Joining us on our Interviews with the Faculty Members pages, this issue is the new dean of the Faculty of Arts and Social Sciences. With a successful career from basketball to engineering, economy and the TÜBİTAK Science Award, Mehmet Baç talks to us on his background, award, the financial crisis, world policies and art.
Following a high school diploma from the St. Michel French High School, Dr. Mehmet Baç received a BSc from the Electrical Engineering and Telecommunication Department of Istanbul Technical University in 1983. Baç received a master's degree in Economics from Boğaziçi University in 1986, and a doctorate degree from the Université Laval in Quebec, Canada in 1990. Baç has been giving lectures on game theory and economics at Sabancı University since 2002, and is currently the Dean of the Faculty of Arts and Social Sciences (FASS). Baç was most recently granted a TÜBİTAK Science Award for his "extraordinary international achievement in the design of an inspection, reward and penalty system to prevent authority abuse cases such as corruption and bribery in institutions in microeconomics".
Economics was a coincidence
Did you choose electrical engineering on purpose?
It was my first choice at the university exam. But I was hardly 18; nothing was “knowingly” at the time. We weren’t lucky as you are; we couldn’t change our program once we began. After three years, you just can’t go back; you want to see it through. In the end, 60% of it was lost time. I had always been more interested in science, but I did enjoy social subjects too. I wasn’t able to make a distinction between natural and social sciences for myself back then, and I still can’t. That’s why I chose a social science that has a large natural science aspect into it.
How and why did you choose economics?
It was a coincidence really. I was well into sports those days. I was a semi-professional player in the basketball team of Galatasaray. I wasn’t able to attend laboratory classes due to practices. My engineering theory wasn’t bad; I could compete with others. But my practice was weak since I missed all laboratory classes. Then I did a few internships. I was told that my soldering was really awful. In fact, one of the workers there told me off one day because of my handiwork. I blew my top and finished my internship elsewhere. Thanks to these internships, I decided I wasn’t going to become an engineer. The engineers there toiled from 9 to 6; they could only spare themselves an hour or two on weekends. And they were paid peanuts. I didn’t want to be one of them. This is how I gave up on electric engineering.
It was an intense period, leading up to 1980. The military intervention and all cost me a few more years. Social issues had always been of interest to me. I tried to decide between administration and economics, and found myself going for economics. I loved the subject as I did my master’s, and decided to go for postgraduate. These wouldn’t even have crossed my mind 3-4 years ago. But the times have changed. I see people who plan their postgraduate education 10 years in advance.

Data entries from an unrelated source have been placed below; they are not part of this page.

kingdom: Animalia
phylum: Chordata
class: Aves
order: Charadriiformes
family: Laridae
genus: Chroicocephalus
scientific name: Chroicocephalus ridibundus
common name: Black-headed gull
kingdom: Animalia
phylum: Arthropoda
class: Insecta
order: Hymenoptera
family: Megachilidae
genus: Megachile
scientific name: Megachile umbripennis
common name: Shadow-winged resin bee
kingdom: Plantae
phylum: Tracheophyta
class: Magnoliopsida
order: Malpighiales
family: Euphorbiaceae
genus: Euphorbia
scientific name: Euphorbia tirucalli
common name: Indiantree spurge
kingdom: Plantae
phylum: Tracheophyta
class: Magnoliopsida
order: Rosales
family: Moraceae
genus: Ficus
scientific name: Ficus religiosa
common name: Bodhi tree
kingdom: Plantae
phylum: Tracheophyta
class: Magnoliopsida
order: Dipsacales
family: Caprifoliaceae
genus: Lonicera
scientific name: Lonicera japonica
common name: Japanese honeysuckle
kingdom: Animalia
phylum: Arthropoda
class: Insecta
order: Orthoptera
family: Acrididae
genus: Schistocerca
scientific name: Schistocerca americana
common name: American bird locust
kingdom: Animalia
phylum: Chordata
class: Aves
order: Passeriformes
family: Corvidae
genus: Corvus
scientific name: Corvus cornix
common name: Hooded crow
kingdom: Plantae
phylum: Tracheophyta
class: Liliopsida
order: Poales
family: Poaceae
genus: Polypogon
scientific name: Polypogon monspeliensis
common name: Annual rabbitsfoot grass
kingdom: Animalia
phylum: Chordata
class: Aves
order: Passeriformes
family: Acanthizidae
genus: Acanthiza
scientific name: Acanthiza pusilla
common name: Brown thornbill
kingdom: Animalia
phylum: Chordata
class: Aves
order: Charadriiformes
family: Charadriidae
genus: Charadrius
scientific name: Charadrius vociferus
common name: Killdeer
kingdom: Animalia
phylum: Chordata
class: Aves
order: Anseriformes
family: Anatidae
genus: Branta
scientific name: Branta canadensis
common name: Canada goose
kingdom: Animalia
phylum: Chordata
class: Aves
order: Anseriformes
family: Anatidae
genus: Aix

You mentioned playing basketball at university. In fact, the "Ekşi Sözlük" website calls you "the İbrahim Kutluay of his day". Do you still play basketball?
It must be quite an old "student" that remembers both periods. I still do play at the Sports Hall. Last night I shot a few rounds. The place was deserted because of the football match. The school is crowded now, so the Sports Hall is packed in the evenings.
I’m always under surveillance!
Your studies and courses are on game theory. Do you make up game theories in your everyday life, and solve problems through such theories?
I must be under the influence of the concept. You don’t realize it right off the bat, but it must be the case. I think all economics students are somewhat under the influence of this, because of their education. At the very least, there is something called experimental economics, which includes suggestions like "this is how people behave under such conditions". Game theory has these kinds of suggestions, too. These are tested with real subjects. You must have heard of the Prisoner’s Dilemma. To test these theories, they sit people down in front of computers and make them choose what they would do in various conditions. They make sure that subjects are not economics students because they know how to think strategically. They know how the person opposite them will think, and they think accordingly. Working on these subjects does instill a degree of unwanted distrust for the people around you. You begin to view them differently. For instance, there is a clock that sits at the top of the oven in our kitchen; it turns out that my wife set it a few minutes late the other day. And then, when I was hurrying to get my little one prepared for school, my wife turns around and says, "Don't panic; the clock is five minutes fast anyway," proving that we have been defeated by our own rationality.